Exercise input:
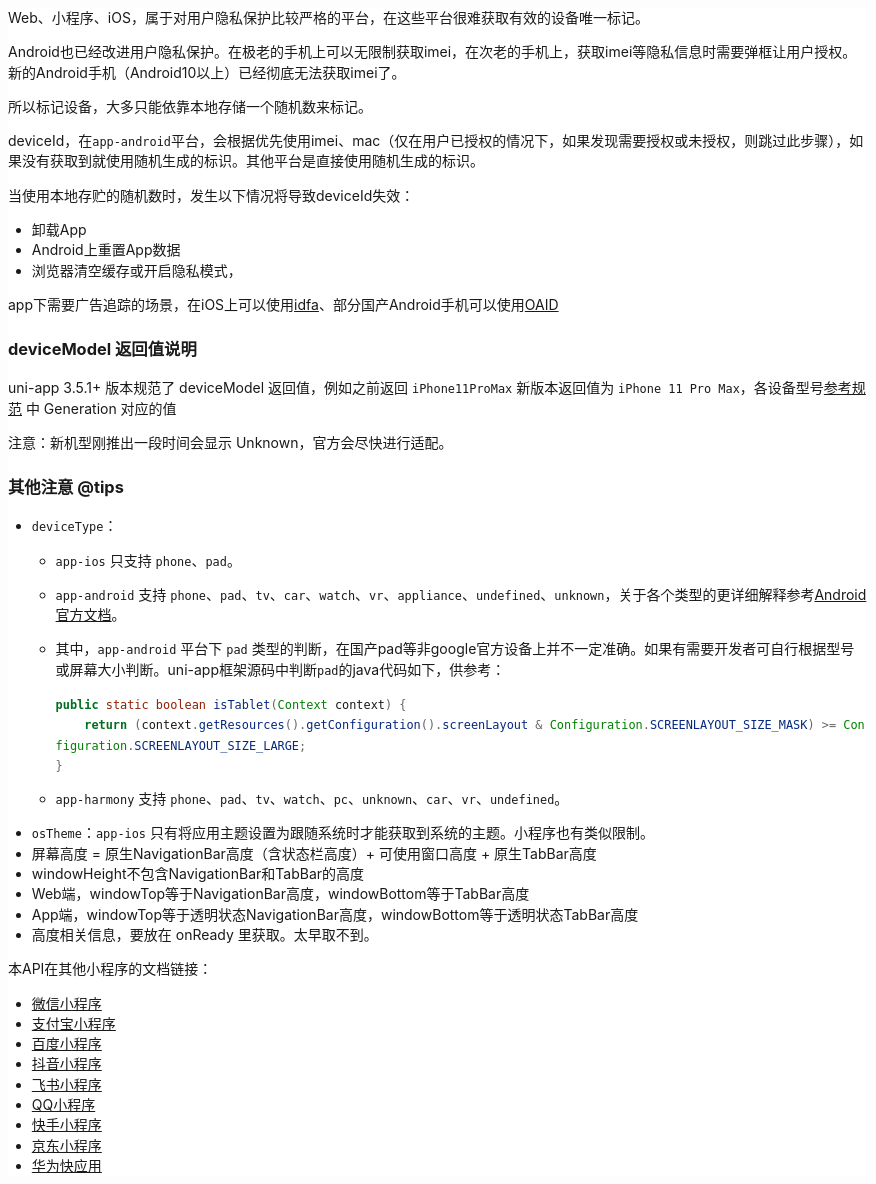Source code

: Web、小程序、iOS，属于对用户隐私保护比较严格的平台，在这些平台很难获取有效的设备唯一标记。

Android也已经改进用户隐私保护。在极老的手机上可以无限制获取imei，在次老的手机上，获取imei等隐私信息时需要弹框让用户授权。新的Android手机（Android10以上）已经彻底无法获取imei了。

所以标记设备，大多只能依靠本地存储一个随机数来标记。

deviceId，在`app-android`平台，会根据优先使用imei、mac（仅在用户已授权的情况下，如果发现需要授权或未授权，则跳过此步骤），如果没有获取到就使用随机生成的标识。其他平台是直接使用随机生成的标识。

当使用本地存贮的随机数时，发生以下情况将导致deviceId失效：
- 卸载App
- Android上重置App数据
- 浏览器清空缓存或开启隐私模式，

app下需要广告追踪的场景，在iOS上可以使用[idfa](https://ask.dcloud.net.cn/article/36107)、部分国产Android手机可以使用[OAID](http://www.html5plus.org/doc/zh_cn/device.html#plus.device.getOAID)

### deviceModel 返回值说明
uni-app 3.5.1+ 版本规范了 deviceModel 返回值，例如之前返回 `iPhone11ProMax` 新版本返回值为 `iPhone 11 Pro Max`，各设备型号[参考规范](https://www.theiphonewiki.com/wiki/Models) 中 Generation 对应的值

注意：新机型刚推出一段时间会显示 Unknown，官方会尽快进行适配。

### 其他注意 @tips
- `deviceType`：
  - `app-ios` 只支持 `phone`、`pad`。
  - `app-android` 支持 `phone`、`pad`、`tv`、`car`、`watch`、`vr`、`appliance`、`undefined`、`unknown`，关于各个类型的更详细解释参考[Android官方文档](https://developer.android.com/guide/)。
  - 其中，`app-android` 平台下 `pad` 类型的判断，在国产pad等非google官方设备上并不一定准确。如果有需要开发者可自行根据型号或屏幕大小判断。uni-app框架源码中判断`pad`的java代码如下，供参考：

	```java
	public static boolean isTablet(Context context) {
		return (context.getResources().getConfiguration().screenLayout & Configuration.SCREENLAYOUT_SIZE_MASK) >= Configuration.SCREENLAYOUT_SIZE_LARGE;
	}
	```
  - `app-harmony` 支持 `phone`、`pad`、`tv`、`watch`、`pc`、`unknown`、`car`、`vr`、`undefined`。
- `osTheme`：`app-ios` 只有将应用主题设置为跟随系统时才能获取到系统的主题。小程序也有类似限制。
- 屏幕高度 = 原生NavigationBar高度（含状态栏高度）+ 可使用窗口高度 + 原生TabBar高度
- windowHeight不包含NavigationBar和TabBar的高度
- Web端，windowTop等于NavigationBar高度，windowBottom等于TabBar高度
- App端，windowTop等于透明状态NavigationBar高度，windowBottom等于透明状态TabBar高度
- 高度相关信息，要放在 onReady 里获取。太早取不到。


本API在其他小程序的文档链接：
- [微信小程序](https://developers.weixin.qq.com/miniprogram/dev/api/base/system/wx.getSystemInfoAsync.html)
- [支付宝小程序](https://opendocs.alipay.com/mini/api/system-info)
- [百度小程序](https://smartprogram.baidu.com/docs/develop/api/device_sys/swan-getSystemInfoSync/)
- [抖音小程序](https://developer.open-douyin.com/docs/resource/zh-CN/mini-app/develop/api/device/system-information/tt-get-system-info-sync/)
- [飞书小程序](https://open.feishu.cn/document/uYjL24iN/uQjNx4CN2EjL0YTM)
- [QQ小程序](https://q.qq.com/wiki/develop/game/API/basic/system.html#qq-getsysteminfo)
- [快手小程序](https://mp.kuaishou.com/docs/develop/api-next/basic/system/ks.getSystemInfoSync.html#systeminfo)
- [京东小程序](https://mp-docs.jd.com/api/equipment/system.html)
- [华为快应用](https://developer.huawei.com/consumer/cn/doc/development/quickApp-References/webview-api-systeminfo-0000001126227753)
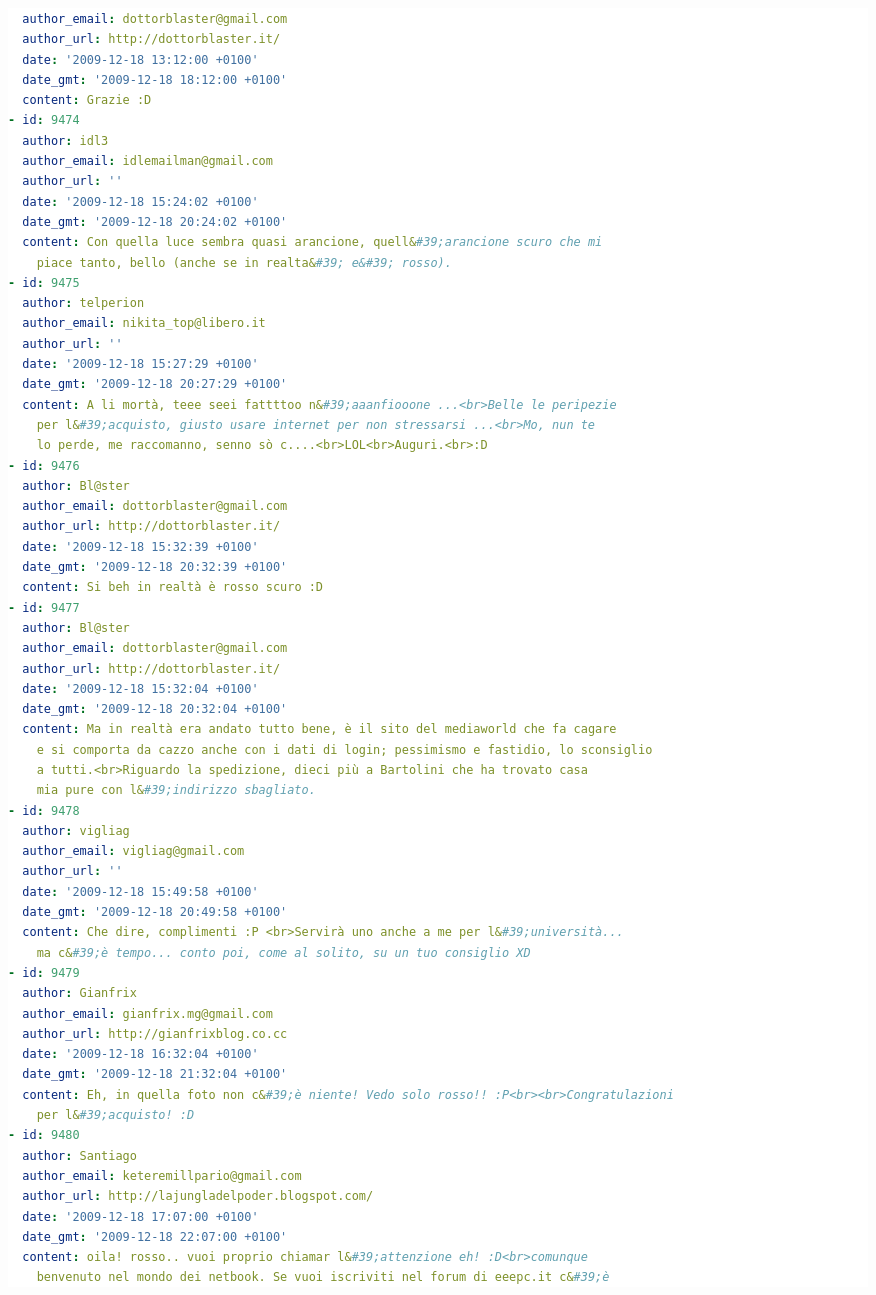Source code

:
 ```yaml
  author_email: dottorblaster@gmail.com
  author_url: http://dottorblaster.it/
  date: '2009-12-18 13:12:00 +0100'
  date_gmt: '2009-12-18 18:12:00 +0100'
  content: Grazie :D
- id: 9474
  author: idl3
  author_email: idlemailman@gmail.com
  author_url: ''
  date: '2009-12-18 15:24:02 +0100'
  date_gmt: '2009-12-18 20:24:02 +0100'
  content: Con quella luce sembra quasi arancione, quell&#39;arancione scuro che mi
    piace tanto, bello (anche se in realta&#39; e&#39; rosso).
- id: 9475
  author: telperion
  author_email: nikita_top@libero.it
  author_url: ''
  date: '2009-12-18 15:27:29 +0100'
  date_gmt: '2009-12-18 20:27:29 +0100'
  content: A li mortà, teee seei fattttoo n&#39;aaanfiooone ...<br>Belle le peripezie
    per l&#39;acquisto, giusto usare internet per non stressarsi ...<br>Mo, nun te
    lo perde, me raccomanno, senno sò c....<br>LOL<br>Auguri.<br>:D
- id: 9476
  author: Bl@ster
  author_email: dottorblaster@gmail.com
  author_url: http://dottorblaster.it/
  date: '2009-12-18 15:32:39 +0100'
  date_gmt: '2009-12-18 20:32:39 +0100'
  content: Si beh in realtà è rosso scuro :D
- id: 9477
  author: Bl@ster
  author_email: dottorblaster@gmail.com
  author_url: http://dottorblaster.it/
  date: '2009-12-18 15:32:04 +0100'
  date_gmt: '2009-12-18 20:32:04 +0100'
  content: Ma in realtà era andato tutto bene, è il sito del mediaworld che fa cagare
    e si comporta da cazzo anche con i dati di login; pessimismo e fastidio, lo sconsiglio
    a tutti.<br>Riguardo la spedizione, dieci più a Bartolini che ha trovato casa
    mia pure con l&#39;indirizzo sbagliato.
- id: 9478
  author: vigliag
  author_email: vigliag@gmail.com
  author_url: ''
  date: '2009-12-18 15:49:58 +0100'
  date_gmt: '2009-12-18 20:49:58 +0100'
  content: Che dire, complimenti :P <br>Servirà uno anche a me per l&#39;università...
    ma c&#39;è tempo... conto poi, come al solito, su un tuo consiglio XD
- id: 9479
  author: Gianfrix
  author_email: gianfrix.mg@gmail.com
  author_url: http://gianfrixblog.co.cc
  date: '2009-12-18 16:32:04 +0100'
  date_gmt: '2009-12-18 21:32:04 +0100'
  content: Eh, in quella foto non c&#39;è niente! Vedo solo rosso!! :P<br><br>Congratulazioni
    per l&#39;acquisto! :D
- id: 9480
  author: Santiago
  author_email: keteremillpario@gmail.com
  author_url: http://lajungladelpoder.blogspot.com/
  date: '2009-12-18 17:07:00 +0100'
  date_gmt: '2009-12-18 22:07:00 +0100'
  content: oila! rosso.. vuoi proprio chiamar l&#39;attenzione eh! :D<br>comunque
    benvenuto nel mondo dei netbook. Se vuoi iscriviti nel forum di eeepc.it c&#39;è
```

Required action: Images are not part of the copy. Everything else in the records must be reproduced exactly.

Completed exercise:
Source code

: Web、小程序、iOS，属于对用户隐私保护比较严格的平台，在这些平台很难获取有效的设备唯一标记。

Android也已经改进用户隐私保护。在极老的手机上可以无限制获取imei，在次老的手机上，获取imei等隐私信息时需要弹框让用户授权。新的Android手机（Android10以上）已经彻底无法获取imei了。

所以标记设备，大多只能依靠本地存储一个随机数来标记。

deviceId，在`app-android`平台，会根据优先使用imei、mac（仅在用户已授权的情况下，如果发现需要授权或未授权，则跳过此步骤），如果没有获取到就使用随机生成的标识。其他平台是直接使用随机生成的标识。

当使用本地存贮的随机数时，发生以下情况将导致deviceId失效：
- 卸载App
- Android上重置App数据
- 浏览器清空缓存或开启隐私模式，

app下需要广告追踪的场景，在iOS上可以使用[idfa](https://ask.dcloud.net.cn/article/36107)、部分国产Android手机可以使用[OAID](http://www.html5plus.org/doc/zh_cn/device.html#plus.device.getOAID)

### deviceModel 返回值说明
uni-app 3.5.1+ 版本规范了 deviceModel 返回值，例如之前返回 `iPhone11ProMax` 新版本返回值为 `iPhone 11 Pro Max`，各设备型号[参考规范](https://www.theiphonewiki.com/wiki/Models) 中 Generation 对应的值

注意：新机型刚推出一段时间会显示 Unknown，官方会尽快进行适配。

### 其他注意 @tips
- `deviceType`：
  - `app-ios` 只支持 `phone`、`pad`。
  - `app-android` 支持 `phone`、`pad`、`tv`、`car`、`watch`、`vr`、`appliance`、`undefined`、`unknown`，关于各个类型的更详细解释参考[Android官方文档](https://developer.android.com/guide/)。
  - 其中，`app-android` 平台下 `pad` 类型的判断，在国产pad等非google官方设备上并不一定准确。如果有需要开发者可自行根据型号或屏幕大小判断。uni-app框架源码中判断`pad`的java代码如下，供参考：

	```java
	public static boolean isTablet(Context context) {
		return (context.getResources().getConfiguration().screenLayout & Configuration.SCREENLAYOUT_SIZE_MASK) >= Configuration.SCREENLAYOUT_SIZE_LARGE;
	}
	```
  - `app-harmony` 支持 `phone`、`pad`、`tv`、`watch`、`pc`、`unknown`、`car`、`vr`、`undefined`。
- `osTheme`：`app-ios` 只有将应用主题设置为跟随系统时才能获取到系统的主题。小程序也有类似限制。
- 屏幕高度 = 原生NavigationBar高度（含状态栏高度）+ 可使用窗口高度 + 原生TabBar高度
- windowHeight不包含NavigationBar和TabBar的高度
- Web端，windowTop等于NavigationBar高度，windowBottom等于TabBar高度
- App端，windowTop等于透明状态NavigationBar高度，windowBottom等于透明状态TabBar高度
- 高度相关信息，要放在 onReady 里获取。太早取不到。


本API在其他小程序的文档链接：
- [微信小程序](https://developers.weixin.qq.com/miniprogram/dev/api/base/system/wx.getSystemInfoAsync.html)
- [支付宝小程序](https://opendocs.alipay.com/mini/api/system-info)
- [百度小程序](https://smartprogram.baidu.com/docs/develop/api/device_sys/swan-getSystemInfoSync/)
- [抖音小程序](https://developer.open-douyin.com/docs/resource/zh-CN/mini-app/develop/api/device/system-information/tt-get-system-info-sync/)
- [飞书小程序](https://open.feishu.cn/document/uYjL24iN/uQjNx4CN2EjL0YTM)
- [QQ小程序](https://q.qq.com/wiki/develop/game/API/basic/system.html#qq-getsysteminfo)
- [快手小程序](https://mp.kuaishou.com/docs/develop/api-next/basic/system/ks.getSystemInfoSync.html#systeminfo)
- [京东小程序](https://mp-docs.jd.com/api/equipment/system.html)
- [华为快应用](https://developer.huawei.com/consumer/cn/doc/development/quickApp-References/webview-api-systeminfo-0000001126227753)
Source code

:
 ```yaml
  author_email: dottorblaster@gmail.com
  author_url: http://dottorblaster.it/
  date: '2009-12-18 13:12:00 +0100'
  date_gmt: '2009-12-18 18:12:00 +0100'
  content: Grazie :D
- id: 9474
  author: idl3
  author_email: idlemailman@gmail.com
  author_url: ''
  date: '2009-12-18 15:24:02 +0100'
  date_gmt: '2009-12-18 20:24:02 +0100'
  content: Con quella luce sembra quasi arancione, quell&#39;arancione scuro che mi
    piace tanto, bello (anche se in realta&#39; e&#39; rosso).
- id: 9475
  author: telperion
  author_email: nikita_top@libero.it
  author_url: ''
  date: '2009-12-18 15:27:29 +0100'
  date_gmt: '2009-12-18 20:27:29 +0100'
  content: A li mortà, teee seei fattttoo n&#39;aaanfiooone ...<br>Belle le peripezie
    per l&#39;acquisto, giusto usare internet per non stressarsi ...<br>Mo, nun te
    lo perde, me raccomanno, senno sò c....<br>LOL<br>Auguri.<br>:D
- id: 9476
  author: Bl@ster
  author_email: dottorblaster@gmail.com
  author_url: http://dottorblaster.it/
  date: '2009-12-18 15:32:39 +0100'
  date_gmt: '2009-12-18 20:32:39 +0100'
  content: Si beh in realtà è rosso scuro :D
- id: 9477
  author: Bl@ster
  author_email: dottorblaster@gmail.com
  author_url: http://dottorblaster.it/
  date: '2009-12-18 15:32:04 +0100'
  date_gmt: '2009-12-18 20:32:04 +0100'
  content: Ma in realtà era andato tutto bene, è il sito del mediaworld che fa cagare
    e si comporta da cazzo anche con i dati di login; pessimismo e fastidio, lo sconsiglio
    a tutti.<br>Riguardo la spedizione, dieci più a Bartolini che ha trovato casa
    mia pure con l&#39;indirizzo sbagliato.
- id: 9478
  author: vigliag
  author_email: vigliag@gmail.com
  author_url: ''
  date: '2009-12-18 15:49:58 +0100'
  date_gmt: '2009-12-18 20:49:58 +0100'
  content: Che dire, complimenti :P <br>Servirà uno anche a me per l&#39;università...
    ma c&#39;è tempo... conto poi, come al solito, su un tuo consiglio XD
- id: 9479
  author: Gianfrix
  author_email: gianfrix.mg@gmail.com
  author_url: http://gianfrixblog.co.cc
  date: '2009-12-18 16:32:04 +0100'
  date_gmt: '2009-12-18 21:32:04 +0100'
  content: Eh, in quella foto non c&#39;è niente! Vedo solo rosso!! :P<br><br>Congratulazioni
    per l&#39;acquisto! :D
- id: 9480
  author: Santiago
  author_email: keteremillpario@gmail.com
  author_url: http://lajungladelpoder.blogspot.com/
  date: '2009-12-18 17:07:00 +0100'
  date_gmt: '2009-12-18 22:07:00 +0100'
  content: oila! rosso.. vuoi proprio chiamar l&#39;attenzione eh! :D<br>comunque
    benvenuto nel mondo dei netbook. Se vuoi iscriviti nel forum di eeepc.it c&#39;è
```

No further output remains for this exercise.